*What needs to be done*
Ignoring the pictures, copy the data exactly.

*Entries provided*
"""

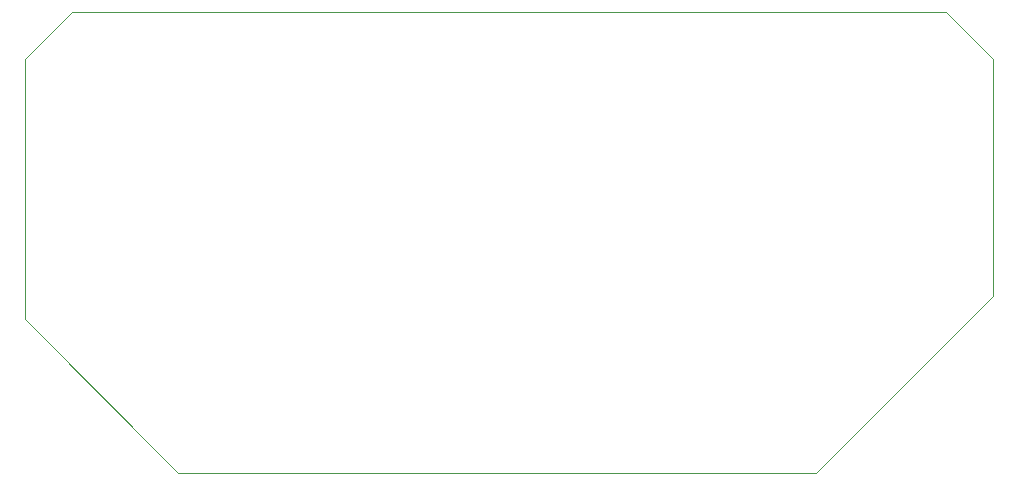
<source format=gm1>
G04 #@! TF.GenerationSoftware,KiCad,Pcbnew,6.0.2-378541a8eb~116~ubuntu20.04.1*
G04 #@! TF.CreationDate,2023-01-27T16:36:08+01:00*
G04 #@! TF.ProjectId,BUCKY_POWER,4255434b-595f-4504-9f57-45522e6b6963,rev?*
G04 #@! TF.SameCoordinates,Original*
G04 #@! TF.FileFunction,Profile,NP*
%FSLAX46Y46*%
G04 Gerber Fmt 4.6, Leading zero omitted, Abs format (unit mm)*
G04 Created by KiCad (PCBNEW 6.0.2-378541a8eb~116~ubuntu20.04.1) date 2023-01-27 16:36:08*
%MOMM*%
%LPD*%
G01*
G04 APERTURE LIST*
G04 #@! TA.AperFunction,Profile*
%ADD10C,0.100000*%
G04 #@! TD*
G04 APERTURE END LIST*
D10*
X33000000Y-85000000D02*
X37000000Y-81000000D01*
X84000000Y-81000000D02*
X59000000Y-81000000D01*
X111000000Y-81000000D02*
X84000000Y-81000000D01*
X33000000Y-85000000D02*
X33000000Y-107000000D01*
X33000000Y-107000000D02*
X46000000Y-120000000D01*
X115000000Y-105000000D02*
X100000000Y-120000000D01*
X111000000Y-81000000D02*
X115000000Y-85000000D01*
X115000000Y-85000000D02*
X115000000Y-105000000D01*
X59000000Y-81000000D02*
X37000000Y-81000000D01*
X100000000Y-120000000D02*
X46000000Y-120000000D01*
M02*

</source>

"""

*Task answer*
<source format=gm1>
G04 #@! TF.GenerationSoftware,KiCad,Pcbnew,6.0.2-378541a8eb~116~ubuntu20.04.1*
G04 #@! TF.CreationDate,2023-01-27T16:36:08+01:00*
G04 #@! TF.ProjectId,BUCKY_POWER,4255434b-595f-4504-9f57-45522e6b6963,rev?*
G04 #@! TF.SameCoordinates,Original*
G04 #@! TF.FileFunction,Profile,NP*
%FSLAX46Y46*%
G04 Gerber Fmt 4.6, Leading zero omitted, Abs format (unit mm)*
G04 Created by KiCad (PCBNEW 6.0.2-378541a8eb~116~ubuntu20.04.1) date 2023-01-27 16:36:08*
%MOMM*%
%LPD*%
G01*
G04 APERTURE LIST*
G04 #@! TA.AperFunction,Profile*
%ADD10C,0.100000*%
G04 #@! TD*
G04 APERTURE END LIST*
D10*
X33000000Y-85000000D02*
X37000000Y-81000000D01*
X84000000Y-81000000D02*
X59000000Y-81000000D01*
X111000000Y-81000000D02*
X84000000Y-81000000D01*
X33000000Y-85000000D02*
X33000000Y-107000000D01*
X33000000Y-107000000D02*
X46000000Y-120000000D01*
X115000000Y-105000000D02*
X100000000Y-120000000D01*
X111000000Y-81000000D02*
X115000000Y-85000000D01*
X115000000Y-85000000D02*
X115000000Y-105000000D01*
X59000000Y-81000000D02*
X37000000Y-81000000D01*
X100000000Y-120000000D02*
X46000000Y-120000000D01*
M02*

</source>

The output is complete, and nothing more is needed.